* [Material for this exercise]:
•••

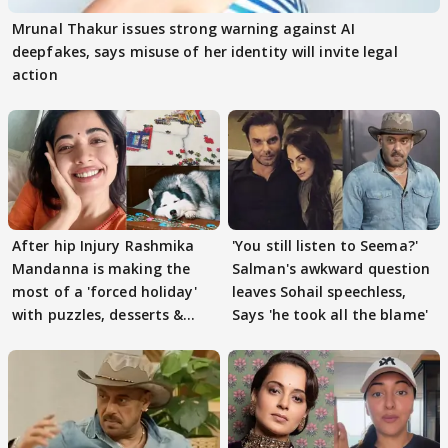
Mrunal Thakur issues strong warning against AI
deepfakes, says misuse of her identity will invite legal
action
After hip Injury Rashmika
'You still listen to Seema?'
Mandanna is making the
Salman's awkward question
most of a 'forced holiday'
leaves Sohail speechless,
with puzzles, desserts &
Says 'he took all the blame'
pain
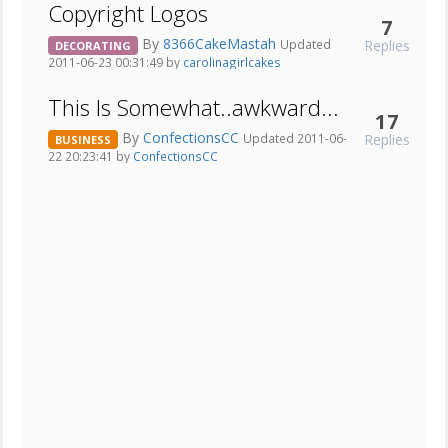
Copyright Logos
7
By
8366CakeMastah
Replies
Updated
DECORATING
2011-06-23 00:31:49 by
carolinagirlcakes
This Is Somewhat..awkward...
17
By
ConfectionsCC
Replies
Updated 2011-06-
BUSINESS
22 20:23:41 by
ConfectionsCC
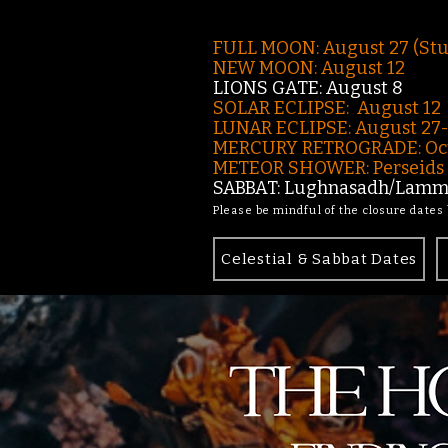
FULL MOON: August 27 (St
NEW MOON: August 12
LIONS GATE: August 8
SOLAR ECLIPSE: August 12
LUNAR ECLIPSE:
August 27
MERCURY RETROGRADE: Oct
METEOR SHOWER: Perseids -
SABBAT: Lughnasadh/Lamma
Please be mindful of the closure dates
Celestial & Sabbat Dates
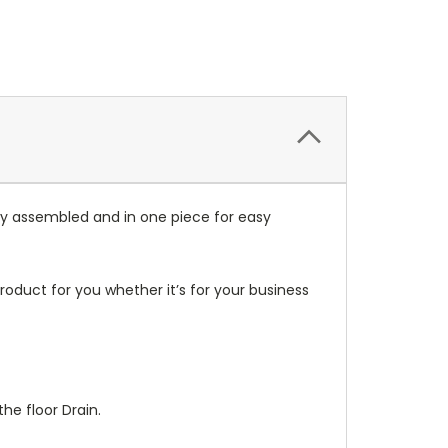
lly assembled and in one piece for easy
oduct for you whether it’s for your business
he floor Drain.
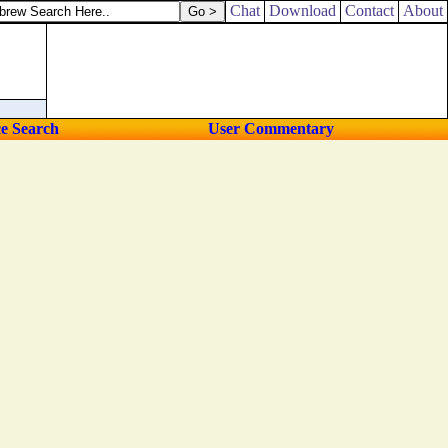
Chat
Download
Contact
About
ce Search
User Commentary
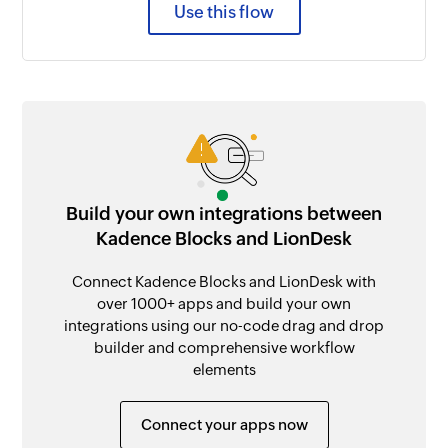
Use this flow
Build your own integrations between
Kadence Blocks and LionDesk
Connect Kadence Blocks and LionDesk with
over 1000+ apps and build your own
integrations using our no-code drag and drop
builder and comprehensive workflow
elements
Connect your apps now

•••

* [Required action]: Copy the data from the line with "Use this flow" through the end of the data, substituting "low-code" for "no-code" and leaving everything else unchanged.

* [Output]:
Use this flow
Build your own integrations between
Kadence Blocks and LionDesk
Connect Kadence Blocks and LionDesk with
over 1000+ apps and build your own
integrations using our low-code drag and drop
builder and comprehensive workflow
elements
Connect your apps now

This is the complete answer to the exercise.